Les anciennes cuisinières à gaz sont bien dangereuses. Pour
peu qu’on soit distrait, la casserole déborde, le liquide éteint la flamme, et
le gaz continue de s’échapper en toute liberté. La mienne, de casserole, ça
fait déjà un moment qu’elle bouillait.
Quinze ans ! Quinze ans que tous les jeudis tu
renouvelles le bouquet de fleurs sur la table du salon. « Un si beau vase, ce serait dommage de le
laisser inutilisé » disais-tu à propos de cette horreur signée Val-Saint-Lambert héritée de ta mère.
Quinze ans que tu ignores superbement mon rhume des foins et mes yeux rouges. Quinze
ans que tu progresses dans l’extravagance : car ils sont de plus en plus
colorés, de plus en plus fournis, de plus en plus riches, tes bouquets. Riche comme
doit d’ailleurs l’être le fleuriste du quartier ; celui chez qui tu suis
tes cours d’arrangement floral au rythme minimum d’un après-midi par semaine.
Un véritable artiste doublé d’un pédagogue, ton jardinier d’intérieur,
paraît-il. Tout comme il paraît que tu es « très
douée ». Si tu le dis...
Moi, je n’y mets jamais les pieds chez ton marchand : autant
m’enfoncer la tête dans un sac en plastique. Mais il nous arrive de le croiser
en rue. Et c’est bizarre, j’ai l’impression qu’il a deux sourires
différents : d’abord un pour toi, un peu mielleux, un peu niais, un
sourire de commerçant, quoi ; alors que celui qu’il m’adresse ensuite me
semble teinté d’ironie. Je trouve ça peu fair-play de se moquer de l’infirmité
de ses voisins. Est-ce que je me moque de ses rouflaquettes de garçon coiffeur,
de son bronzage de banc solaire et de sa chaine en or, moi ? Il y aurait
pourtant de quoi.
Enfin, on a des comptes séparés, et si tu veux faire la
richesse d’un fleuriste, c’est ton affaire. Moi, je garde mes sous. Pour la
belote chez Fernand, pour mes cravates, puisqu’il y a belle lurette que tu ne
m’en achètes plus, pour mon Lotto. Et si je gagne... Bye-bye, je disparais,
loin de tes fleurs et de ta tabagie. Parce que tu fumes en plus. Le
soir, devant la TV, la fumée de tes Gauloises, en plus du pollen de tes iris de
merde, c’est insupportable. Et pourtant, je supporte. Pour combien de temps
encore ? De mémoire d’asthmatique, je ne me souviens pas d’un printemps
aussi calamiteux. On dirait que toutes les essences se sont mises d’accord pour
exploser leurs parfums les uns après les autres, sans un instant de répit. Et il y a belle lurette que
plus aucun antihistaminique ne me fait d’effet. Pour survivre, il me faudrait
en permanence vivre au vent du large, dans un désert ou dans les neiges
éternelles. Je supporte et j’attends le gros lot...

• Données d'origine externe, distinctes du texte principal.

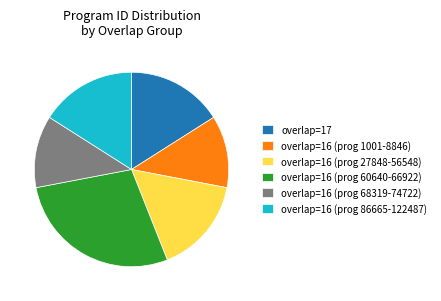

What is the ratio of the value at overlap=16 (prog 86665-122487) to the value at overlap=16 (prog 27848-56548)?

1.0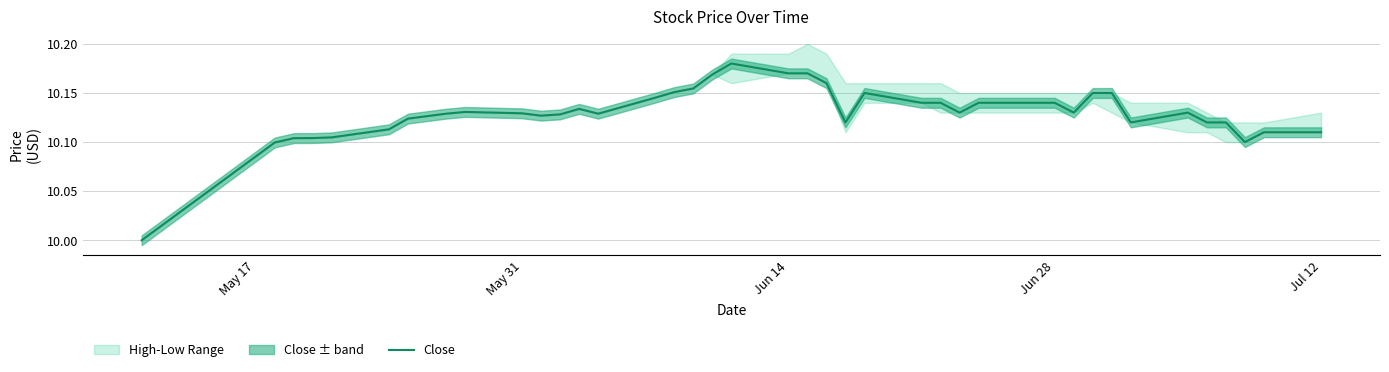

Reading right to left, extract all data points from this chart.

10.1	10.1	10.1	10.1	10.1	10.1	10.1	10.1	10.1	10.1	10.1	10.1	10.1	10.1	10.1	10.1	10.1	10.1	10.2	10.2	10.2	10.2	10.2	10.2	10.2	10.1	10.1	10.1	10.1	10.1	10.1	10.1	10.1	10.1	10.1	10.1	10.1	10.1	10.1	10.0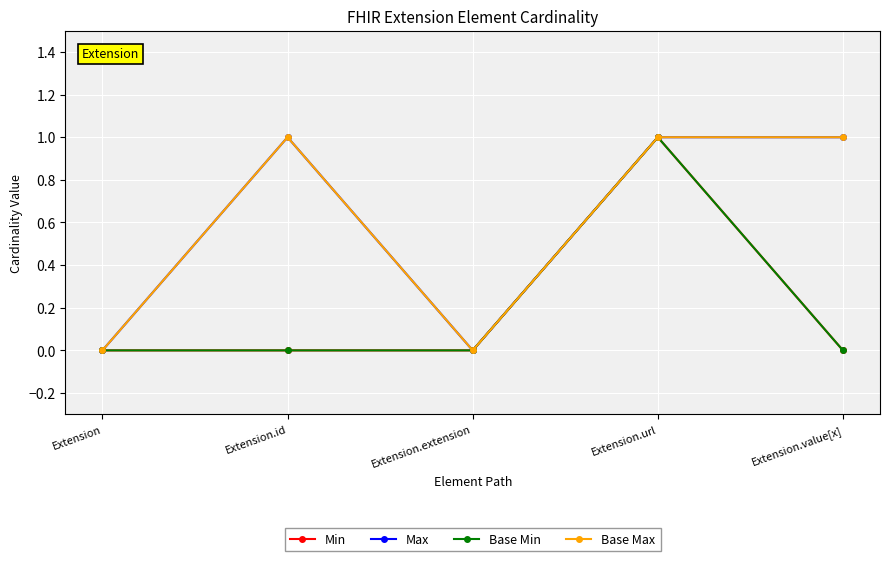

True or false: Max and Min cross at least once.

False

C’est lors d’une crise d’éternuements particulièrement
féroce que m’est venue la solution. Les papiers qui se trouvaient devant moi –précisément ceux de notre assurance-vie dont je revoyais les termes– avaient volé dans tous les sens ; un vrai champ de
bataille ! Comme si un bâton de dynamite était passé par là.
Tu savais que mon travail me retenait en province pour la
nuit. Je comprends que tu en aies profité pour poursuivre ton cours d’art
floral à domicile : ça devait vous inspirer de travailler in situ. Mais j’avais
malencontreusement oublié la bouilloire sur le gaz avant de sortir. Alors évidemment,
quand tu as allumé ta clope à peine passé le seuil de l’appartement, ton professeur
en a été soufflé également. C’est ce qu’on appelle un dégât collatéral.
On
dit qu’un bonheur n’arrive jamais seul, c’est vrai. Cinq numéros plus le
complémentaire, ça ne fait pas le gros lot, mais ça permet de belles vacances,
même à deux. Je ne t’ai pas parlé de la nouvelle serveuse de chez
Fernand ? Flore, vingt-cinq ans, belle comme un printemps ! Oh, ça ne
durera sans doute pas, mais cette histoire-là ne me fera pas pleurer.